My thoughts are with you as you continue.
Jo
Jun 15, 2008
Hi Cindy. I stumbled upon your blog while searching “recycled purses.” My thoughts are with you in your struggle against cancer. It is truly miraculous that treatments can be so effective now and disrupt life so little. I am so happy to hear how smoothly things have gone in your treatment. I wish you a speedy recovery. Cancer is one of those things we will never fully understand, but we have to let it empower and not destroy us. Keep up the blog – very therapeutic, I am sure.
Jun 17, 2008
I saw my friend Marguerite yesterday–I’m posting about her on my blog tomorrow, having just gotten permission–and she, for the first time, felt comfortable, having just done her last radiation treatment for her breast cancer, lifting her wig a moment and letting us see how she looks now.

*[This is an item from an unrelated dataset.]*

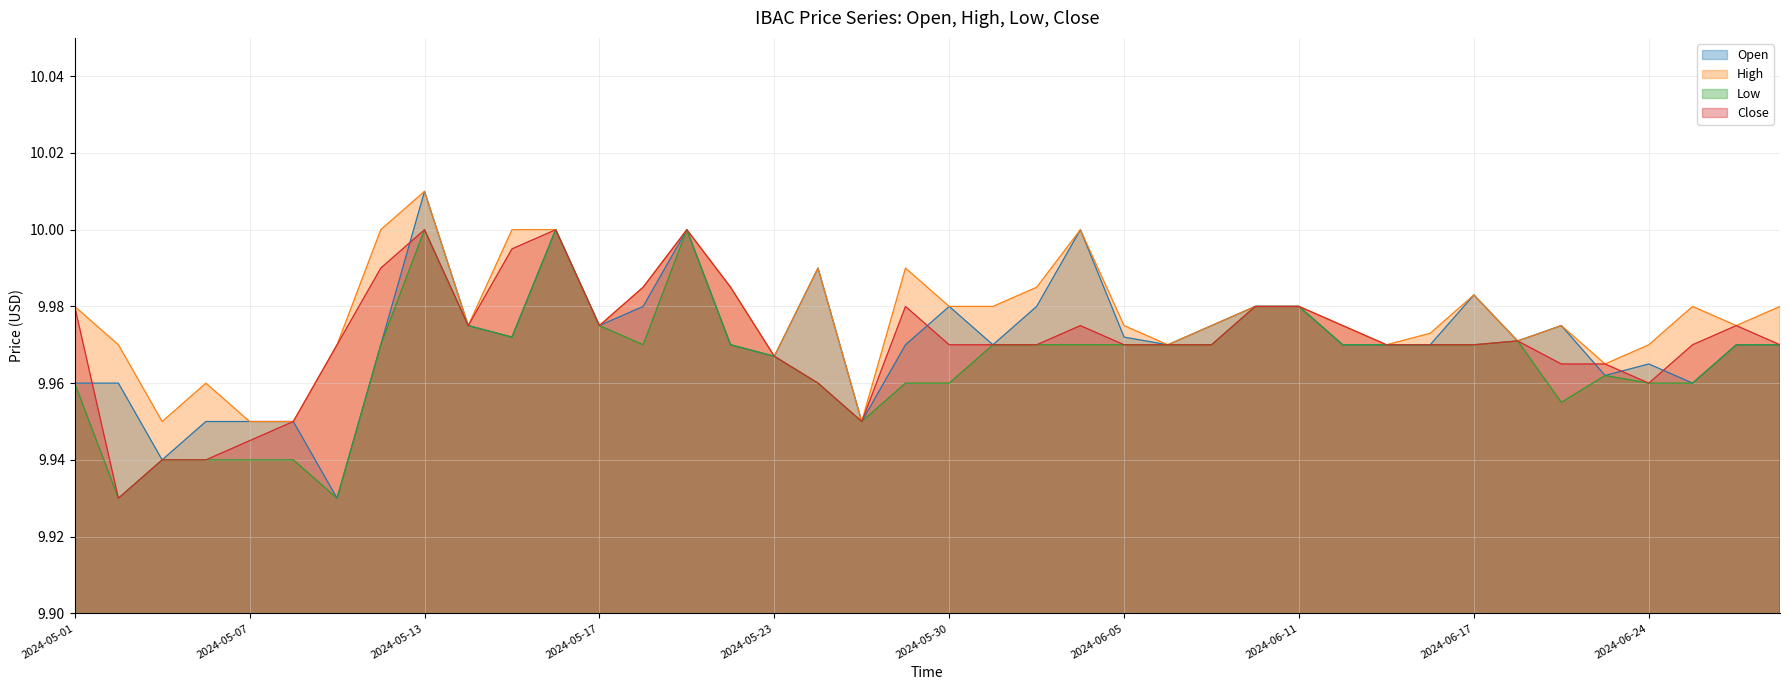

What position from the right is 35?

5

And as she did so, she smiled the most radiant smile to the circle of friends around her who had wished her well and supported her through these last eight months. She showed us her baldness–and it was all I could do not to exclaim out loud, You’re BEAUTIFUL! Not being sure how that would come across. I didn’t want to sound too surprised. It’s just, she glowed with love as she showed us how she is now. And I felt highly honored.
Best wishes to you too, as you go through this.
And here I thought I was just going to be seeing recycled stuff when I clicked on your link, and instead I find a fellow spirit I’m rooting for. Knit long and prosper!
(From a lupus-and-Crohn’s patient.)
Jun 27, 2008
I’ve only just found your site and love your recycled items. they are really wonderful. My daughter has almost completed her own course of treatment for breast cancer – now to only 8 more radiation and then remove the ‘port’ and we’re done. Her hair is now growing back and it’s curly!! Really exciting and she thinks it’s a bonus. while bald and beautiful during the summer months, she began with some head scarves and then, unless needing sun protection felt quite happy to show the world a naked head. It’s been several months we’d rather not have had to experience, but there have been plenty of laughs and great times. Best wishes to you and keep up the craft work – it can really help keep you with the right level of sanity (or insanity) and craft people always seem to be very generous with support and whatever else is needed.